What to work on: Please copy each line of the records below that holds the word "first".
---- Working data
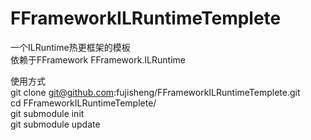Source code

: # FFrameworkILRuntimeTemplete
一个ILRuntime热更框架的模板  
依赖于FFramework FFramework.ILRuntime  

使用方式  
git clone git@github.com:fujisheng/FFrameworkILRuntimeTemplete.git  
cd FFrameworkILRuntimeTemplete/  
git submodule init  
git submodule update  
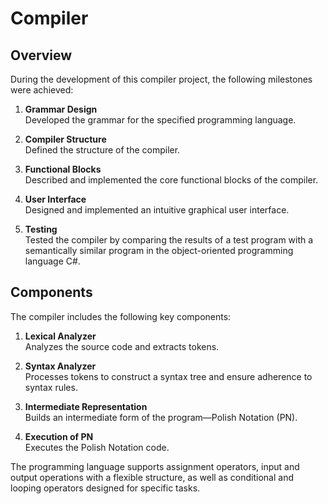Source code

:# Compiler

## Overview

During the development of this compiler project, the following milestones were achieved:

1. **Grammar Design**  
   Developed the grammar for the specified programming language.

2. **Compiler Structure**  
   Defined the structure of the compiler.

3. **Functional Blocks**  
   Described and implemented the core functional blocks of the compiler.

4. **User Interface**  
   Designed and implemented an intuitive graphical user interface.

5. **Testing**  
   Tested the compiler by comparing the results of a test program with a semantically similar program in the object-oriented programming language C#.

## Components

The compiler includes the following key components:

1. **Lexical Analyzer**  
   Analyzes the source code and extracts tokens.

2. **Syntax Analyzer**  
   Processes tokens to construct a syntax tree and ensure adherence to syntax rules.

3. **Intermediate Representation**  
   Builds an intermediate form of the program—Polish Notation (PN).

4. **Execution of PN**  
   Executes the Polish Notation code.

The programming language supports assignment operators, input and output operations with a flexible structure, as well as conditional and looping operators designed for specific tasks.
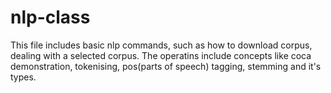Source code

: # nlp-class
This file includes basic nlp commands, such as how to download corpus, dealing with a selected corpus. 
The operatins include concepts like coca demonstration, tokenising, pos(parts of speech) tagging, stemming and it's types. 
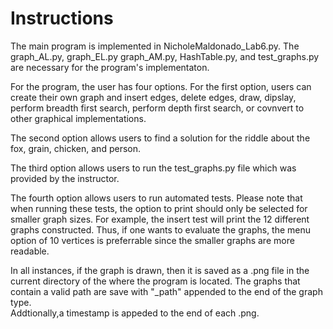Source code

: # Instructions

The main program is implemented in NicholeMaldonado_Lab6.py. The graph_AL.py, graph_EL.py graph_AM.py, HashTable.py, and
test_graphs.py are necessary for the program's implementaton.

For the program, the user has four options.  For the first option, users can create their own graph and insert edges, delete
edges, draw, dipslay, perform breadth first search, perform depth first search, or covnvert to other graphical implementations.

The second option allows users to find a solution for the riddle about the fox, grain, chicken, and person.

The third option allows users to run the test_graphs.py file which was provided by the instructor.

The fourth option allows users to run automated tests.  Please note that when running these tests, the option to print should
only be selected for smaller graph sizes. For example, the insert test will print the 12 different graphs constructed. Thus,
if one wants to evaluate the graphs, the menu option of 10 vertices is preferrable since the smaller graphs are more readable.

In all instances, if the graph is drawn, then it is saved as a .png file in the current directory of the where the program is
located. The graphs that contain a valid path are save with "_path" appended to the end of the graph type.  
Addtionally,a timestamp is appeded to the end of each .png.
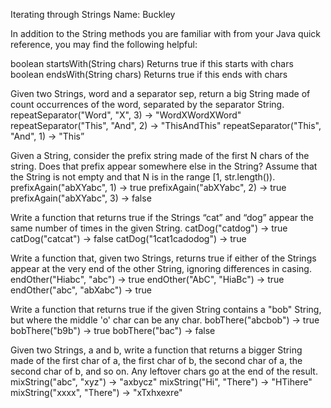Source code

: Iterating through Strings
Name: Buckley

In addition to the String methods you are familiar with from your Java quick reference, you may find the following helpful:

boolean startsWith(String chars)
Returns true if this starts with chars
boolean endsWith(String chars)
Returns true if this ends with chars



Given two Strings, word and a separator sep, return a big String made of count occurrences of the word, separated by the separator String.
repeatSeparator("Word", "X", 3) → "WordXWordXWord"
repeatSeparator("This", "And", 2) → "ThisAndThis"
repeatSeparator("This", "And", 1) → "This”

Given a String, consider the prefix string made of the first N chars of the string. Does that prefix appear somewhere else in the String? Assume that the String is not empty and that N is in the range [1, str.length()).
prefixAgain("abXYabc", 1) → true
prefixAgain("abXYabc", 2) → true
prefixAgain("abXYabc", 3) → false

Write a function that returns true if the Strings “cat” and “dog” appear the same number of times in the given String.
catDog("catdog") → true
catDog("catcat") → false
catDog("1cat1cadodog") → true

Write a function that, given two Strings, returns true if either of the Strings appear at the very end of the other String, ignoring differences in casing.
endOther("Hiabc", "abc") → true
endOther("AbC", "HiaBc") → true
endOther("abc", "abXabc") → true

Write a function that returns true if the given String contains a "bob" String, but where the middle 'o' char can be any char.
bobThere("abcbob") → true
bobThere("b9b") → true
bobThere("bac") → false

Given two Strings, a and b, write a function that returns a bigger String made of the first char of a, the first char of b, the second char of a, the second char of b, and so on. Any leftover chars go at the end of the result.
mixString("abc", "xyz") → "axbycz"
mixString("Hi", "There") → "HTihere"
mixString("xxxx", "There") → "xTxhxexre"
--------
Solution:
For the program, the user has four options.  For the first option, users can create their own graph and insert edges, delete
edges, draw, dipslay, perform breadth first search, perform depth first search, or covnvert to other graphical implementations.
Given a String, consider the prefix string made of the first N chars of the string. Does that prefix appear somewhere else in the String? Assume that the String is not empty and that N is in the range [1, str.length()).
Given two Strings, a and b, write a function that returns a bigger String made of the first char of a, the first char of b, the second char of a, the second char of b, and so on. Any leftover chars go at the end of the result.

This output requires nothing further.